Стыд
Амина МахмудоваИз подъезда вышли двое: ребенок лет пяти и старик.
Малыш углубился в палисадник, где росло его любимое дерево. Для взрослого человека дерево было размером с хороший куст, а ребенку приносило радость, что можно достать до листьев – такое поразительное карликовое дерево. Он навязывал на ветки ленты и бусины, снимал их и перевешивал, срывал с соседних кустов лозу, очищал её от листочков и медленно стаскивал шкурку до липкого ядра, пробовал переплетать мелкие цветочки, долго что-то говорил своим игрушкам, копался в сухой земле, бродил по лабиринту из кустарников.
Когда ещё слабое весеннее солнце дошло до зенита, стало жарче, захотелось домой. Ребенок подошёл к старику, который с самого начала сидел на корточках у одного из кустов и выкуривал сигареты одну за другой. Старик любил накинуть черно-белую тюбетейку, чапан в цветную полоску и выйти во двор, сесть на корточки, чтобы покурить.
– Деда, я всё, пошли домой, – ребенок потряс старика за плечо.
Тишина.
Старик будто заснул, он лежал на боку, свернувшись калачиком. И тут из каких-то фильмов или рассказов всплыли картинки про то, что у живых всегда бьётся сердце. Малыш пробрался поближе к груди своего деды, замер.
Тишина.
Во дворе никого и дома никого. Малыш испугался: тому, что один и тому, что истории про биение сердца – не выдумка.
Он побежал домой, оставив входную дверь нараспашку. Забежал к себе в комнату и совсем, совсем не понимал, как ему быть. От страха он залез под кровать и спрятался за коробками. Малыш, кажется, не плакал. Ему было страшно и стыдно, что он бросил своего любимого деда там, на улице, на земле, а сам спрятался под кроватью.
Прошло какое-то время, и малыша окликнула соседка. Потом она ругала ребенка за то, что старик лежит на улице, что ребенок никому ничего не сказал. Подтянулись другие соседи. Все они что-то хотели: «Где мама? Не знаю. Какой у неё номер на работе? Не знаю. Сестра мамы, позвони ей».
Малыш пытался вспомнить семь цифр от телефона. Он проходил их в садике и часто звонил тёте, но цифры всегда были написаны на бумаге или рядом была мама. Малыш неумело выводил цифры на листочке. Какие же цифры там были и как писались эти знаки? «Быстрее, давай быстрее», подгоняли соседи. «Это неправильный номер! Когда мама придёт? Во сколько она приходит?». Наконец, малыш вспомнил.
Вокруг было много ног, они беспорядочно ходили туда-сюда, были голоса, все что-то говорили; в квартиру зашла растерянная мама, и ребенка отнесли к соседям.
Спустя время, на лысую голову малыша надели калапушку и завели домой.

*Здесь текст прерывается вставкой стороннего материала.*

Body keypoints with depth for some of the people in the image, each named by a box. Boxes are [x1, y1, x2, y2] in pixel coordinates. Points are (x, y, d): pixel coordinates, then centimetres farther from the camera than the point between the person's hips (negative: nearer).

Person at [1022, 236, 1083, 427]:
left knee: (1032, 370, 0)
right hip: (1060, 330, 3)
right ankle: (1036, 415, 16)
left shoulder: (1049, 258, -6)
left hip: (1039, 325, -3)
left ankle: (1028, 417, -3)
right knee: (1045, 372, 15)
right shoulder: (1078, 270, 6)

На полу во всех комнатах были расстелены курпачи, на них сидели женщины и мужчины. Звуки были приглушенными, а голоса переходили в шёпот, и над всем этим пульсировала молитва, произносимая муллой.
Зеркала покрыли тканью. На входной двери, снятой с петель, лежал дедушка. Красивый, в тюбетейке. Он спал…

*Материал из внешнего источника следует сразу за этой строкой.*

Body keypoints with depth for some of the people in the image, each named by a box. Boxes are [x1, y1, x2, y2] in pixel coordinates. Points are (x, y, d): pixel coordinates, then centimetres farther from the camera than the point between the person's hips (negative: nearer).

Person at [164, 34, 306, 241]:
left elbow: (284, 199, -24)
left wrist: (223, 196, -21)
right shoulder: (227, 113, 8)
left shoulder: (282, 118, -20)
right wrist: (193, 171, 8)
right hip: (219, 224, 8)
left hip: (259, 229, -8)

Из окна соседей на четвертом этаже открывался вид на всю дворовую улицу. Она была заполнена людьми, которые пришли проводить старика в последний путь. Малыш видел, как мужчины несли на плечах деревянную коробку с белым коконом внутри. И тогда он заплакал. Он рыдал так, что из маленького тельца, казалось, не может выйти столько горя. Слёзы не прекращались, но это не было истерикой. Это было безысходное прощание с любимым человеком, дорогим дедушкой…
Ещё много лет я продолжала нести в себе стыд за то, что оставила дедушку одного на улице, на земле. Но когда в пять лет ты один на один с чьей-то смертью, это сложно понять.